◆ Problem requirements: Each entry below should be returned exactly as is, with the pictures removed.

===============

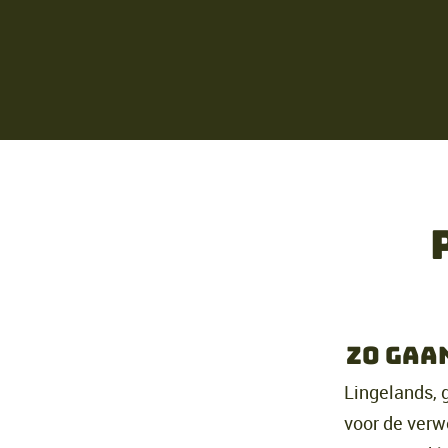
Zo gaa
Lingelands, 
voor de verw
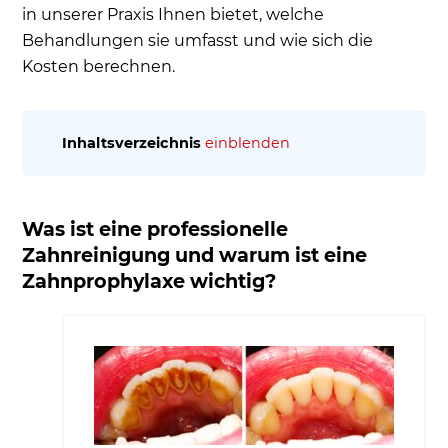
in unserer Praxis Ihnen bietet, welche
Behandlungen sie umfasst und wie sich die
Kosten berechnen.
Inhaltsverzeichnis
einblenden
Was ist eine professionelle Zahnreinigung und
warum ist eine Zahnprophylaxe wichtig?
Was ist eine professionelle
PZR: Ist die Zahnvorsorge in der Zahnarztpraxis
Zahnreinigung und warum ist eine
für jeden Patienten sinnvoll?
Zahnprophylaxe wichtig?
Diese Vorteile haben Sie von einer professionellen
Zahnreinigung bei Dr. Seidel
Kann die professionelle Zahnreinigung mit
Ultraschall schädlich für Ihre Zähne sein?
Ablauf einer PZR - Wie läuft eine professionelle
Zahnreinigung ab?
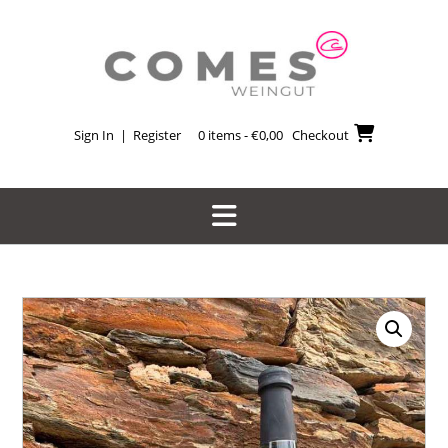
Skip
to
content
Sign In | Register
0 items - €0,00
Checkout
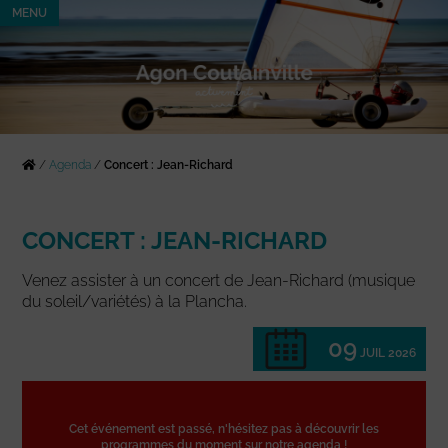
MENU
/
Agenda
/
Concert : Jean-Richard
CONCERT : JEAN-RICHARD
Venez assister à un concert de Jean-Richard (musique
du soleil/variétés) à la Plancha.
09
JUIL 2026
Cet événement est passé, n'hésitez pas à découvrir les
programmes du moment sur notre agenda !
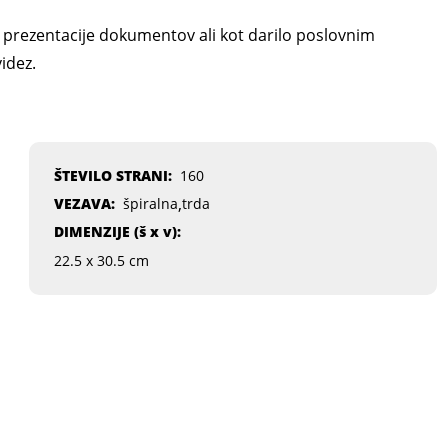
 prezentacije dokumentov ali kot darilo poslovnim
videz.
POSLOVNA MAPA MODRA
ŠTEVILO STRANI:
160
,
VEZAVA:
špiralna
trda
DIMENZIJE (
š x v
):
22.5 x 30.5 cm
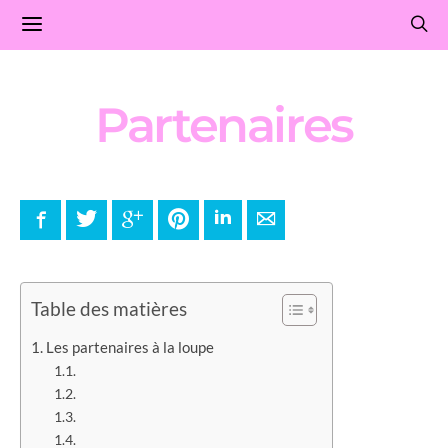
Partenaires
Facebook
Twitter
Google+
Pinterest
LinkedIn
E-mail
Table des matières
Les partenaires à la loupe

===============

◆ Answer section:
Zo gaa
Lingelands, 
voor de verw
in unserer Praxis Ihnen bietet, welche
Behandlungen sie umfasst und wie sich die
Kosten berechnen.
Inhaltsverzeichnis
einblenden
Was ist eine professionelle Zahnreinigung und
warum ist eine Zahnprophylaxe wichtig?
Was ist eine professionelle
PZR: Ist die Zahnvorsorge in der Zahnarztpraxis
Zahnreinigung und warum ist eine
für jeden Patienten sinnvoll?
Zahnprophylaxe wichtig?
Diese Vorteile haben Sie von einer professionellen
Zahnreinigung bei Dr. Seidel
Kann die professionelle Zahnreinigung mit
Ultraschall schädlich für Ihre Zähne sein?
Ablauf einer PZR - Wie läuft eine professionelle
Zahnreinigung ab?
Skip
to
content
Sign In | Register
0 items - €0,00
Checkout
MENU
/
Agenda
/
Concert : Jean-Richard
CONCERT : JEAN-RICHARD
Venez assister à un concert de Jean-Richard (musique
du soleil/variétés) à la Plancha.
09
JUIL 2026
Cet événement est passé, n'hésitez pas à découvrir les
programmes du moment sur notre agenda !
 prezentacije dokumentov ali kot darilo poslovnim
videz.
POSLOVNA MAPA MODRA
ŠTEVILO STRANI:
160
,
VEZAVA:
špiralna
trda
DIMENZIJE (
š x v
):
22.5 x 30.5 cm
Partenaires
Facebook
Twitter
Google+
Pinterest
LinkedIn
E-mail
Table des matières
Les partenaires à la loupe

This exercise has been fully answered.